[Stored records]

+-------+

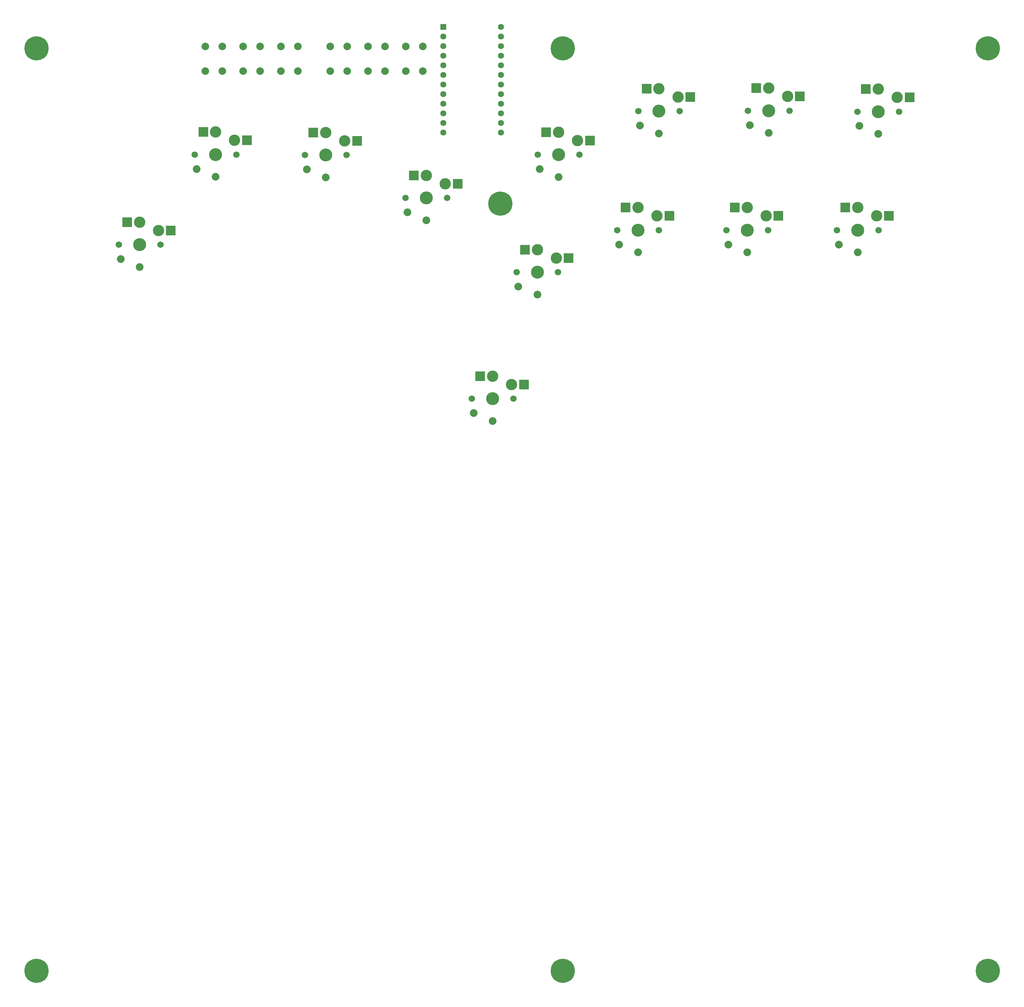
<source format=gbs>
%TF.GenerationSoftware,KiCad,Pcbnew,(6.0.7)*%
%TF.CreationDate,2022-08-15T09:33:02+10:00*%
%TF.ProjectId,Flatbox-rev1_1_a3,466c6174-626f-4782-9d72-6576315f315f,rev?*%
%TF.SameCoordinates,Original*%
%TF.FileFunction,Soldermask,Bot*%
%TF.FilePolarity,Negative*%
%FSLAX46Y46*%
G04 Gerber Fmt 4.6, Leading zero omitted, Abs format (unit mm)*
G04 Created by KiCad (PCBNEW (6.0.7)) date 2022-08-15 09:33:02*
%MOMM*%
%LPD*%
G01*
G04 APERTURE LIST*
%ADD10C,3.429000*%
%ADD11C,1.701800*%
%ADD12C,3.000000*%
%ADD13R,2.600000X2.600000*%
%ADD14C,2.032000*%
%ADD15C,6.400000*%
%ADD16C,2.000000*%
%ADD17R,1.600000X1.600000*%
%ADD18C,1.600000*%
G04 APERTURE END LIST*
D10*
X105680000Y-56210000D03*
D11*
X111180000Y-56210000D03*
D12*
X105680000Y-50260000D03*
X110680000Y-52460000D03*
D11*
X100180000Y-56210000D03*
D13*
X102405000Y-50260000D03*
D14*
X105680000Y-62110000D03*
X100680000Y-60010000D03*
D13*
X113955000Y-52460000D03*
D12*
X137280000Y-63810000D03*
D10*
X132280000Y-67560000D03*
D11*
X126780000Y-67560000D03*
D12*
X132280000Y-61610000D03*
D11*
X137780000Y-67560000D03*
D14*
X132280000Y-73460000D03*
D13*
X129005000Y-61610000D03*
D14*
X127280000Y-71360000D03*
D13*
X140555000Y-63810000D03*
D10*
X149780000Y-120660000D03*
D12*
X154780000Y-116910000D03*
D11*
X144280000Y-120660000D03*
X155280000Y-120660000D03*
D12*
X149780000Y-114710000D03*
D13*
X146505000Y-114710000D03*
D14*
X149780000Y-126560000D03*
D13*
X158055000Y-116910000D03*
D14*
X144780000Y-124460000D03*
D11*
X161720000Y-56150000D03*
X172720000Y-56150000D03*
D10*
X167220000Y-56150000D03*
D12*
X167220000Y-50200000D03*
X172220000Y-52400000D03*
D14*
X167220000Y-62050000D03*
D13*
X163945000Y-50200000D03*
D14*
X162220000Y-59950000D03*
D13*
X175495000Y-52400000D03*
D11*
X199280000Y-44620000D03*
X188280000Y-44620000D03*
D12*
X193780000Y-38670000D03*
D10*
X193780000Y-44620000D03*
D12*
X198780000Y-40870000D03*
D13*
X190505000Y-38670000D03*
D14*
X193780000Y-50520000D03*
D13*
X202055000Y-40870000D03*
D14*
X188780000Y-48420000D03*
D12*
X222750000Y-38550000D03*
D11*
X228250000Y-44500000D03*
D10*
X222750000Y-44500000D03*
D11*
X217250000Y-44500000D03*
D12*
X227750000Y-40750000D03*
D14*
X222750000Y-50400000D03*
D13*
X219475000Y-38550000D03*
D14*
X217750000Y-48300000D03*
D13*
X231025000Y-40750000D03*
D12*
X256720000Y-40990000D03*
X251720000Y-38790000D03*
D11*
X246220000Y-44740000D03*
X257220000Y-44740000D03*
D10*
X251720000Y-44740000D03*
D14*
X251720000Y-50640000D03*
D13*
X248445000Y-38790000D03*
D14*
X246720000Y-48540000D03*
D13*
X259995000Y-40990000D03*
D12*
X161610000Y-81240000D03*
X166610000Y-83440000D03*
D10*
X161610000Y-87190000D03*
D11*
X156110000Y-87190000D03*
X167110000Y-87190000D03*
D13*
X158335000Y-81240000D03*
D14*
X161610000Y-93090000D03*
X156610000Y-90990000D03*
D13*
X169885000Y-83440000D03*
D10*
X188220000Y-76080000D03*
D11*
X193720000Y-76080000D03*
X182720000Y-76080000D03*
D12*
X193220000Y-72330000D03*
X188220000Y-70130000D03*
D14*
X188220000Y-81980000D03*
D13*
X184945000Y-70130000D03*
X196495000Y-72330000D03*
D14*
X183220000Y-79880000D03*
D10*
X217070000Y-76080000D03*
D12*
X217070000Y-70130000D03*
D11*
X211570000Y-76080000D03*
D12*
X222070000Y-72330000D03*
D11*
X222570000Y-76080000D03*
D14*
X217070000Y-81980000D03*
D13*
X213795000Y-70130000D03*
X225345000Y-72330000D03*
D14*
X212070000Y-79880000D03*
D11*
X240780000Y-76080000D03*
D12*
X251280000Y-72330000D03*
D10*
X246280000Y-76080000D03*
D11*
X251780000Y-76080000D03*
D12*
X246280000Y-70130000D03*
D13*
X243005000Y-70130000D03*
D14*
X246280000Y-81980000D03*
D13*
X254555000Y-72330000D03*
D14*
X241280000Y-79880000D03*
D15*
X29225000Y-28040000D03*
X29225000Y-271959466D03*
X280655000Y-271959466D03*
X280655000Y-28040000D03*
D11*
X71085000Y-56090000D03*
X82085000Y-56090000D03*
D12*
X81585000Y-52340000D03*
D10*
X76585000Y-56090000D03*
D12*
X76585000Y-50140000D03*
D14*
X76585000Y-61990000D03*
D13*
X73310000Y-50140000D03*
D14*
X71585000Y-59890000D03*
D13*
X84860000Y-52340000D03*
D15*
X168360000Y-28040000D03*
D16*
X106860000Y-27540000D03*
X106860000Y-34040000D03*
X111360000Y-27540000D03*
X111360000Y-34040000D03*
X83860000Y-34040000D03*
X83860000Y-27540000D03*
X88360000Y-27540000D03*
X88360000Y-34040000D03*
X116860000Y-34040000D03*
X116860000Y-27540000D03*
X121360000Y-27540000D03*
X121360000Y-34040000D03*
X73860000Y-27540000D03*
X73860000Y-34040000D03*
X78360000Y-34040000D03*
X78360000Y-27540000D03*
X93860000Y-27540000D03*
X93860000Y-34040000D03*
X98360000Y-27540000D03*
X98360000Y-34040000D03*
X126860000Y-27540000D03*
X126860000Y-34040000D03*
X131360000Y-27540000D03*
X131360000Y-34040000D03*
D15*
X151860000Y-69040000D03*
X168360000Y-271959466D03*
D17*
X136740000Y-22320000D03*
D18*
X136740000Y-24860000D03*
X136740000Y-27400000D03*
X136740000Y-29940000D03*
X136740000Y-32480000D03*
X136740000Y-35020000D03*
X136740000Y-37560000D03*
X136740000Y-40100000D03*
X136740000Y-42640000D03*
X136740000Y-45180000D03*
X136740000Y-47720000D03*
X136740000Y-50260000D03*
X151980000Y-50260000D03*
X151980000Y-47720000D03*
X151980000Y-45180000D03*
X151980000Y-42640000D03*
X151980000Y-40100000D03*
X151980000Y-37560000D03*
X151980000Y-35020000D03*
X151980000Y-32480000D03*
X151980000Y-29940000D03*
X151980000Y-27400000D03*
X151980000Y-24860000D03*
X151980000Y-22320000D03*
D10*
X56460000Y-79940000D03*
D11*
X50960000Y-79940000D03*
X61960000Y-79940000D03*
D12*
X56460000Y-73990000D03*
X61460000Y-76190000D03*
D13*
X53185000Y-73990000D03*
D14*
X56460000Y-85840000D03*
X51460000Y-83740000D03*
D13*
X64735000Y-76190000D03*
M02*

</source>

+-------+

**Work item:** Retype all of the data above word for word, excluding the pictures.

**Response to the exercise:**
<source format=gbs>
%TF.GenerationSoftware,KiCad,Pcbnew,(6.0.7)*%
%TF.CreationDate,2022-08-15T09:33:02+10:00*%
%TF.ProjectId,Flatbox-rev1_1_a3,466c6174-626f-4782-9d72-6576315f315f,rev?*%
%TF.SameCoordinates,Original*%
%TF.FileFunction,Soldermask,Bot*%
%TF.FilePolarity,Negative*%
%FSLAX46Y46*%
G04 Gerber Fmt 4.6, Leading zero omitted, Abs format (unit mm)*
G04 Created by KiCad (PCBNEW (6.0.7)) date 2022-08-15 09:33:02*
%MOMM*%
%LPD*%
G01*
G04 APERTURE LIST*
%ADD10C,3.429000*%
%ADD11C,1.701800*%
%ADD12C,3.000000*%
%ADD13R,2.600000X2.600000*%
%ADD14C,2.032000*%
%ADD15C,6.400000*%
%ADD16C,2.000000*%
%ADD17R,1.600000X1.600000*%
%ADD18C,1.600000*%
G04 APERTURE END LIST*
D10*
X105680000Y-56210000D03*
D11*
X111180000Y-56210000D03*
D12*
X105680000Y-50260000D03*
X110680000Y-52460000D03*
D11*
X100180000Y-56210000D03*
D13*
X102405000Y-50260000D03*
D14*
X105680000Y-62110000D03*
X100680000Y-60010000D03*
D13*
X113955000Y-52460000D03*
D12*
X137280000Y-63810000D03*
D10*
X132280000Y-67560000D03*
D11*
X126780000Y-67560000D03*
D12*
X132280000Y-61610000D03*
D11*
X137780000Y-67560000D03*
D14*
X132280000Y-73460000D03*
D13*
X129005000Y-61610000D03*
D14*
X127280000Y-71360000D03*
D13*
X140555000Y-63810000D03*
D10*
X149780000Y-120660000D03*
D12*
X154780000Y-116910000D03*
D11*
X144280000Y-120660000D03*
X155280000Y-120660000D03*
D12*
X149780000Y-114710000D03*
D13*
X146505000Y-114710000D03*
D14*
X149780000Y-126560000D03*
D13*
X158055000Y-116910000D03*
D14*
X144780000Y-124460000D03*
D11*
X161720000Y-56150000D03*
X172720000Y-56150000D03*
D10*
X167220000Y-56150000D03*
D12*
X167220000Y-50200000D03*
X172220000Y-52400000D03*
D14*
X167220000Y-62050000D03*
D13*
X163945000Y-50200000D03*
D14*
X162220000Y-59950000D03*
D13*
X175495000Y-52400000D03*
D11*
X199280000Y-44620000D03*
X188280000Y-44620000D03*
D12*
X193780000Y-38670000D03*
D10*
X193780000Y-44620000D03*
D12*
X198780000Y-40870000D03*
D13*
X190505000Y-38670000D03*
D14*
X193780000Y-50520000D03*
D13*
X202055000Y-40870000D03*
D14*
X188780000Y-48420000D03*
D12*
X222750000Y-38550000D03*
D11*
X228250000Y-44500000D03*
D10*
X222750000Y-44500000D03*
D11*
X217250000Y-44500000D03*
D12*
X227750000Y-40750000D03*
D14*
X222750000Y-50400000D03*
D13*
X219475000Y-38550000D03*
D14*
X217750000Y-48300000D03*
D13*
X231025000Y-40750000D03*
D12*
X256720000Y-40990000D03*
X251720000Y-38790000D03*
D11*
X246220000Y-44740000D03*
X257220000Y-44740000D03*
D10*
X251720000Y-44740000D03*
D14*
X251720000Y-50640000D03*
D13*
X248445000Y-38790000D03*
D14*
X246720000Y-48540000D03*
D13*
X259995000Y-40990000D03*
D12*
X161610000Y-81240000D03*
X166610000Y-83440000D03*
D10*
X161610000Y-87190000D03*
D11*
X156110000Y-87190000D03*
X167110000Y-87190000D03*
D13*
X158335000Y-81240000D03*
D14*
X161610000Y-93090000D03*
X156610000Y-90990000D03*
D13*
X169885000Y-83440000D03*
D10*
X188220000Y-76080000D03*
D11*
X193720000Y-76080000D03*
X182720000Y-76080000D03*
D12*
X193220000Y-72330000D03*
X188220000Y-70130000D03*
D14*
X188220000Y-81980000D03*
D13*
X184945000Y-70130000D03*
X196495000Y-72330000D03*
D14*
X183220000Y-79880000D03*
D10*
X217070000Y-76080000D03*
D12*
X217070000Y-70130000D03*
D11*
X211570000Y-76080000D03*
D12*
X222070000Y-72330000D03*
D11*
X222570000Y-76080000D03*
D14*
X217070000Y-81980000D03*
D13*
X213795000Y-70130000D03*
X225345000Y-72330000D03*
D14*
X212070000Y-79880000D03*
D11*
X240780000Y-76080000D03*
D12*
X251280000Y-72330000D03*
D10*
X246280000Y-76080000D03*
D11*
X251780000Y-76080000D03*
D12*
X246280000Y-70130000D03*
D13*
X243005000Y-70130000D03*
D14*
X246280000Y-81980000D03*
D13*
X254555000Y-72330000D03*
D14*
X241280000Y-79880000D03*
D15*
X29225000Y-28040000D03*
X29225000Y-271959466D03*
X280655000Y-271959466D03*
X280655000Y-28040000D03*
D11*
X71085000Y-56090000D03*
X82085000Y-56090000D03*
D12*
X81585000Y-52340000D03*
D10*
X76585000Y-56090000D03*
D12*
X76585000Y-50140000D03*
D14*
X76585000Y-61990000D03*
D13*
X73310000Y-50140000D03*
D14*
X71585000Y-59890000D03*
D13*
X84860000Y-52340000D03*
D15*
X168360000Y-28040000D03*
D16*
X106860000Y-27540000D03*
X106860000Y-34040000D03*
X111360000Y-27540000D03*
X111360000Y-34040000D03*
X83860000Y-34040000D03*
X83860000Y-27540000D03*
X88360000Y-27540000D03*
X88360000Y-34040000D03*
X116860000Y-34040000D03*
X116860000Y-27540000D03*
X121360000Y-27540000D03*
X121360000Y-34040000D03*
X73860000Y-27540000D03*
X73860000Y-34040000D03*
X78360000Y-34040000D03*
X78360000Y-27540000D03*
X93860000Y-27540000D03*
X93860000Y-34040000D03*
X98360000Y-27540000D03*
X98360000Y-34040000D03*
X126860000Y-27540000D03*
X126860000Y-34040000D03*
X131360000Y-27540000D03*
X131360000Y-34040000D03*
D15*
X151860000Y-69040000D03*
X168360000Y-271959466D03*
D17*
X136740000Y-22320000D03*
D18*
X136740000Y-24860000D03*
X136740000Y-27400000D03*
X136740000Y-29940000D03*
X136740000Y-32480000D03*
X136740000Y-35020000D03*
X136740000Y-37560000D03*
X136740000Y-40100000D03*
X136740000Y-42640000D03*
X136740000Y-45180000D03*
X136740000Y-47720000D03*
X136740000Y-50260000D03*
X151980000Y-50260000D03*
X151980000Y-47720000D03*
X151980000Y-45180000D03*
X151980000Y-42640000D03*
X151980000Y-40100000D03*
X151980000Y-37560000D03*
X151980000Y-35020000D03*
X151980000Y-32480000D03*
X151980000Y-29940000D03*
X151980000Y-27400000D03*
X151980000Y-24860000D03*
X151980000Y-22320000D03*
D10*
X56460000Y-79940000D03*
D11*
X50960000Y-79940000D03*
X61960000Y-79940000D03*
D12*
X56460000Y-73990000D03*
X61460000Y-76190000D03*
D13*
X53185000Y-73990000D03*
D14*
X56460000Y-85840000D03*
X51460000Y-83740000D03*
D13*
X64735000Y-76190000D03*
M02*

</source>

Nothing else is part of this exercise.